Troisième long-métrage d’Ana Lily Amirpour, „Mona Lisa and the Blood Moon“ suit les péripéties d’une jeune femme qui s’échappe d’un hôpital psychiatrique et qui dispose de pouvoirs spéciaux: elle peut s’emparer des esprits des autres et les forcer à exécuter ses ordres – comme se tirer une balle dans le genou ou retirer des centaines de dollars à un distributeur et les rendre à l’inquiétante Mona Lisa (Jeon Jong-seo).
Poursuivie par la police, Mona Lisa rencontrera la stripteaseuse Bonnie (Kate Hudson) qui profitera de ses pouvoirs surnaturels pour se protéger de ses clients puis pour arnaquer des inconnus. Comme elle logera chez Bonnie, elle y rencontrera son fils Charlie (Evan Whitten), qui rêve de partir de son domicile et d’une mère qu’il n’apprécie guère.

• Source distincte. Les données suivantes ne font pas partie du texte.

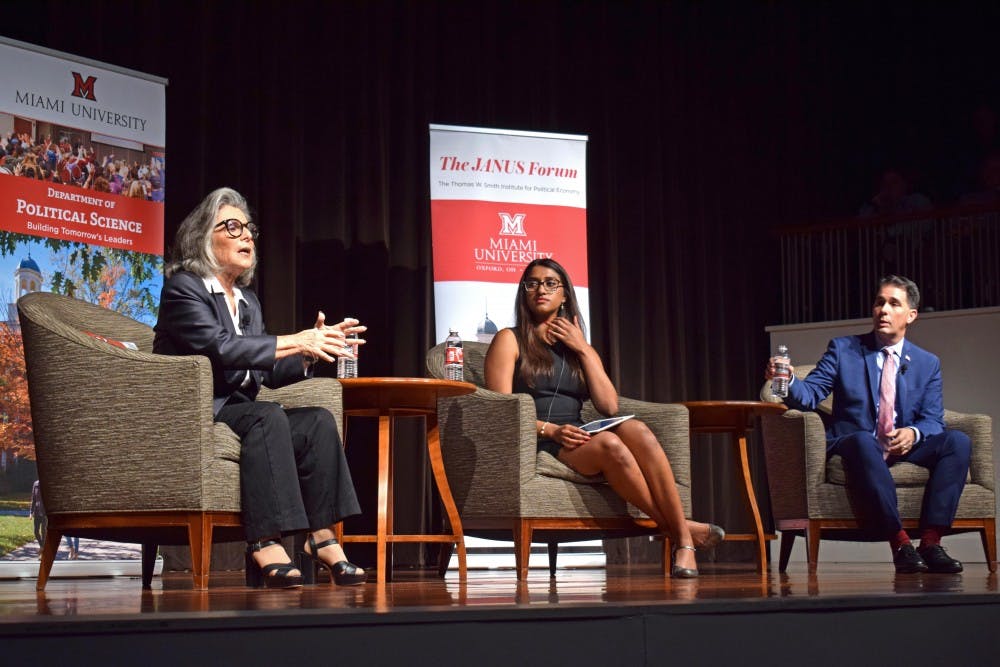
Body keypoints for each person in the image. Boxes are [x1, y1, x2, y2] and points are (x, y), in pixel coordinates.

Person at [154, 187, 367, 588]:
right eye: (233, 227)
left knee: (318, 421)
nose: (247, 236)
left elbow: (263, 371)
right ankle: (265, 540)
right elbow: (222, 347)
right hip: (198, 409)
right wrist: (296, 340)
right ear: (203, 236)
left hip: (239, 408)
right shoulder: (184, 288)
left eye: (249, 228)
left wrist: (309, 353)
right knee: (267, 417)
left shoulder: (247, 301)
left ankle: (321, 537)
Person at [484, 258, 724, 578]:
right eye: (533, 283)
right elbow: (499, 412)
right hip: (538, 440)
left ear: (565, 295)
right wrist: (550, 430)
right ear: (524, 292)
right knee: (610, 444)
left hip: (576, 434)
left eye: (551, 283)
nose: (541, 289)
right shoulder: (509, 339)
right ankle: (682, 536)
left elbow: (609, 406)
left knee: (637, 429)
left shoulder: (578, 347)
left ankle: (679, 535)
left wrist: (583, 349)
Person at [765, 275, 970, 574]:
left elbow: (933, 420)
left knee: (958, 441)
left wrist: (913, 433)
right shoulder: (843, 349)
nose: (883, 310)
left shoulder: (927, 363)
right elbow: (810, 395)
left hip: (901, 445)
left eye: (893, 303)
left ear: (911, 315)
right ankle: (900, 543)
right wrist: (789, 379)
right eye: (879, 302)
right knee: (863, 440)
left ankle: (930, 543)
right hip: (857, 442)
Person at [29, 480, 46, 549]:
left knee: (43, 531)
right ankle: (42, 545)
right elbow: (33, 499)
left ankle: (42, 548)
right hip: (37, 512)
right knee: (36, 532)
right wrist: (31, 512)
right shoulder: (35, 484)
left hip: (45, 512)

Si le film cherche à brosser le portrait d’une certaine Amérique de la marge, le scénario a du mal à convaincre – il y a une chasse à l’homme un peu ridicule, où le flic, encore blessé, poursuit Mona Lisa et Bonnie qui pourtant ne réussissent pas à le semer; on ne saisit pas pourquoi la police met autant de temps à retrouver les deux criminelles; la fin est beaucoup trop prévisible – et les personnages manquent de profondeur, de sorte qu’on a du mal à comprendre la colère du fils, Amirpour sacrifiant son scénario (bâclé) et ses personnages (bidimensionnels) sur l’autel d’une esthétique léchée qui, si elle fonctionne formellement, ne réussit pas à cacher que son film est bien creux.